Blackbox Manifold

Issue 13: Andre Bagoo


The earth did not know where to put the bridge

and so it made storms for us.

Water, pulled like diamonds from soil;

columns of wind; cables of jet stream—

as the earth turned they linked to Africa.

We would share the spiralling Atlantic.

We were glad. For the lawn grew each year.

The scorched mountains became green.

Rivers came to life. The ponds filled.

Until we could not leave the house.

For water had shut the doors.

Water, as immaculate as mud,

rushing round corners, under beds.

Water that disappears if you stand still.

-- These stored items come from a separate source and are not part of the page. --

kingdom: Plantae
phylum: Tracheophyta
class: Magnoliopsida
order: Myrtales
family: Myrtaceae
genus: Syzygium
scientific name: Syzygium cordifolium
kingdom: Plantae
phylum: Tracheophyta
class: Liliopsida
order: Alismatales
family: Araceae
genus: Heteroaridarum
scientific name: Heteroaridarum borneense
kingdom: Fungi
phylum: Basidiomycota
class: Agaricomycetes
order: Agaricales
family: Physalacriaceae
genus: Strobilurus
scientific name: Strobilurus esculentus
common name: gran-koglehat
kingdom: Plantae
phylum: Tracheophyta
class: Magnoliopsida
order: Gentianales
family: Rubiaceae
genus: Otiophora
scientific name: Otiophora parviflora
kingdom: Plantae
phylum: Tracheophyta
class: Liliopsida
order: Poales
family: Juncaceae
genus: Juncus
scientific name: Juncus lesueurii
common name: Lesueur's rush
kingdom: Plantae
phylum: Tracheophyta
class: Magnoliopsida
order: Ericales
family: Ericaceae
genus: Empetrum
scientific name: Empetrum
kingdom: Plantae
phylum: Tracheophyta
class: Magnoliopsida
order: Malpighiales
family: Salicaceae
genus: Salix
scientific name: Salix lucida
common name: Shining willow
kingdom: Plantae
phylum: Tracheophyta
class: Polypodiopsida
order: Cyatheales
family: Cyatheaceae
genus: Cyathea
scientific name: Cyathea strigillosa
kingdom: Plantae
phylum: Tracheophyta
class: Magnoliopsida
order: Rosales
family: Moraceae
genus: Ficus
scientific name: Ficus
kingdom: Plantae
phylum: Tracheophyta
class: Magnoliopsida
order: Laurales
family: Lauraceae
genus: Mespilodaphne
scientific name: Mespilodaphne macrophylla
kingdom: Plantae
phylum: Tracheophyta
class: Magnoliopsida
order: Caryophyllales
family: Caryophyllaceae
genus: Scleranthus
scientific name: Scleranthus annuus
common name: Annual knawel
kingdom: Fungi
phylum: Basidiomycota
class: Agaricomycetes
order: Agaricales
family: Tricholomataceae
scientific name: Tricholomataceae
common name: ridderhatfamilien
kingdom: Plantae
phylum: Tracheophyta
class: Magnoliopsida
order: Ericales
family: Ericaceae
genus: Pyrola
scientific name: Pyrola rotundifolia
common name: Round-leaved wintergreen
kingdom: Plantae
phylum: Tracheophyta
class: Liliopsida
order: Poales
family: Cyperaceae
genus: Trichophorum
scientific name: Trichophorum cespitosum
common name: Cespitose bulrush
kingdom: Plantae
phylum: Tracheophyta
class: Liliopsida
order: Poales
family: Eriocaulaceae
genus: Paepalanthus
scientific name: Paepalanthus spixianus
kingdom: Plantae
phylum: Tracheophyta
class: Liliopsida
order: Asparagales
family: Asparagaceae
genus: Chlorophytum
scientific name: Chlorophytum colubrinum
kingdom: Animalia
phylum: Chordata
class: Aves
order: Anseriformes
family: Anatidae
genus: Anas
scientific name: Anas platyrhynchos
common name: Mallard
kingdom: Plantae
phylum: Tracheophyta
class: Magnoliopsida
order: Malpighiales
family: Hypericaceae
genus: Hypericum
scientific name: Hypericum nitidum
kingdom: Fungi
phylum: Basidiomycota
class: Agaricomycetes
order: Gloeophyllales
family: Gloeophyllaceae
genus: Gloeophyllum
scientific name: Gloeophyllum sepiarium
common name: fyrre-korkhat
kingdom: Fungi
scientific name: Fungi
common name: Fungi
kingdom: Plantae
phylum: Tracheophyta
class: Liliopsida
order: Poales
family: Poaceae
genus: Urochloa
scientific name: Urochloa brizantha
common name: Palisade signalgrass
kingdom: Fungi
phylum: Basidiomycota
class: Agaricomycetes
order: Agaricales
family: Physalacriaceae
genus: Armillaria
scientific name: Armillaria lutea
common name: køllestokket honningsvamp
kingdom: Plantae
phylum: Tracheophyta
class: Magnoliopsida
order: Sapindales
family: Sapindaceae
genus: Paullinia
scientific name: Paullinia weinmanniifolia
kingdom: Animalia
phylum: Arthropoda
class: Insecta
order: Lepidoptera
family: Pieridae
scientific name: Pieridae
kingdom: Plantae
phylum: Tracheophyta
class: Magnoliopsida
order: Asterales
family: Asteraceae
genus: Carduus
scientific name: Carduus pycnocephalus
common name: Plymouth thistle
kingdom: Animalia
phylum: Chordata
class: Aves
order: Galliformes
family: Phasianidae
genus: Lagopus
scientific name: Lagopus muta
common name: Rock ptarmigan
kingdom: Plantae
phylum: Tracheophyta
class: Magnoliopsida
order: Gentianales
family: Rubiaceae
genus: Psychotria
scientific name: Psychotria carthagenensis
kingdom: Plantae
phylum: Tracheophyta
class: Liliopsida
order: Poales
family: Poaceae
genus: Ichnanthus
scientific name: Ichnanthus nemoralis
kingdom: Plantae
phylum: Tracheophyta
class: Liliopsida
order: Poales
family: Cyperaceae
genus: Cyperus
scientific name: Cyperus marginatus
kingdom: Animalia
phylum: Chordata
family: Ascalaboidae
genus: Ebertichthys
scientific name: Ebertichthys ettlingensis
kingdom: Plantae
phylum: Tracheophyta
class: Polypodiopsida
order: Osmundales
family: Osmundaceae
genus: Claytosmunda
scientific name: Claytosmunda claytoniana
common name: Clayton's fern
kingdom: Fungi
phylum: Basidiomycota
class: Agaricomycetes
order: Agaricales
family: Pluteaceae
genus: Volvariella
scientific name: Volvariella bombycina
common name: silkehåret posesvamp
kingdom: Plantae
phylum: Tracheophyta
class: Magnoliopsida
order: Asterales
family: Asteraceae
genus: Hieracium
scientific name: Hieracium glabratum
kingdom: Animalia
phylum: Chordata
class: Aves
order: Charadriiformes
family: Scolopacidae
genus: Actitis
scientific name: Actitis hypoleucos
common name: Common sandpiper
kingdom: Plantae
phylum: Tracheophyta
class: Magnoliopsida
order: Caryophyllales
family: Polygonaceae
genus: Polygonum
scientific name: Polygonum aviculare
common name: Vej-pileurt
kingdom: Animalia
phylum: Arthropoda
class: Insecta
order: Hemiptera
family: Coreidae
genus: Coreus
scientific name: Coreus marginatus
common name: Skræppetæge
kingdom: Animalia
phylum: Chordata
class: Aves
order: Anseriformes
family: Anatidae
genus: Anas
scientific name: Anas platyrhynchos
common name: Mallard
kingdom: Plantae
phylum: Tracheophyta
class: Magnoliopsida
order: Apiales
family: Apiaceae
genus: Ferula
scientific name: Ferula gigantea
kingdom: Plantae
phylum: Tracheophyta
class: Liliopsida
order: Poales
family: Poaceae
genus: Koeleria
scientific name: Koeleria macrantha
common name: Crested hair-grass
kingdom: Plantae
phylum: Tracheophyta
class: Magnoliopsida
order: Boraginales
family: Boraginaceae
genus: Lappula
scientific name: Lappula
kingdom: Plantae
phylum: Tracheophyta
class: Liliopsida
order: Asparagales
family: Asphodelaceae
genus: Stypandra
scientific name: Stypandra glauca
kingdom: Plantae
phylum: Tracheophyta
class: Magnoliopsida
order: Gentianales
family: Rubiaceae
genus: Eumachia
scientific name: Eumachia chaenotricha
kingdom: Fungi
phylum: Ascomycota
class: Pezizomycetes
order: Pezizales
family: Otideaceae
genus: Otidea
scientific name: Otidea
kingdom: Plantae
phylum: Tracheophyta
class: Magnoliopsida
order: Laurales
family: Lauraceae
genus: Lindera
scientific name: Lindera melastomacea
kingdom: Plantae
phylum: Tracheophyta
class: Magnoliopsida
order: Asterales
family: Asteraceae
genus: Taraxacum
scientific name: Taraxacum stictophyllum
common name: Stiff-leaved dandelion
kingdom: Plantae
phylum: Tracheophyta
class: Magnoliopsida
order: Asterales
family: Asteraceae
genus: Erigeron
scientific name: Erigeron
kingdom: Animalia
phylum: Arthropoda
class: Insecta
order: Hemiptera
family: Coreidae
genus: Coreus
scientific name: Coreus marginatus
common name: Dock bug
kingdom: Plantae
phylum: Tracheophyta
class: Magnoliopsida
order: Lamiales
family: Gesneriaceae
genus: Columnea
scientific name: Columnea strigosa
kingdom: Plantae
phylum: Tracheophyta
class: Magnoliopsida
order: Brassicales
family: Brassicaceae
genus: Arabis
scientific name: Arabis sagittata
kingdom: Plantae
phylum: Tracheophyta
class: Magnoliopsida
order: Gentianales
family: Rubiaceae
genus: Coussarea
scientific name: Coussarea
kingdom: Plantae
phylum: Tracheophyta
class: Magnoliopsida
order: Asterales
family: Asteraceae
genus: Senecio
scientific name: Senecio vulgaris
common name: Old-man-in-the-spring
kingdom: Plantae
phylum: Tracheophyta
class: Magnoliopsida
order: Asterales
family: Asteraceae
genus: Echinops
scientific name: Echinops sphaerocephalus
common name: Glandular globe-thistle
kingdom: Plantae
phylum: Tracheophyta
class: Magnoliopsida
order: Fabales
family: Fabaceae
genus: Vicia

We could not leave the house.

The Carnival band passed.

At dawn they held flambeaux

and bathed in the earth.

Sacred Heart

I. Dry Season

I dreamt I was late for Parliament.

When I ran along the Promenade

I turned into a wave.

My favorite time of day is morning

just after dreaming.

You can be deadly still

then make strange noises:

sighs and purrs. Softly,

they are swallowed

by kiskadees.

Sleeping, I see you


your crossed position.

II. Wet Season

At last I’ve figured it out

What it means

to enter the Dragon’s Mouth.

What it means is fired on us

upon stone, means to a higher end.

Stepping up your hibiscus throat, the higher end,

red ladder to my driven dreams.

What it could mean, could

happen to us now.

At last dou dou

I’ve figured you.  

III. With Boundless Faith

Trains don’t run here anymore

But when they did the men wept

The women leapt into the carriages

And bodies were strewn on the land

Exquisite torture ruled us

Slaves after death, coup de poudre

The nation now a marriage

Of machine and art

Our bodies came alive

At their destinations

Andre Bagoo is a journalist and poet from Trinidad. His second book of poems, BURN, is due from Shearsman Books in 2015.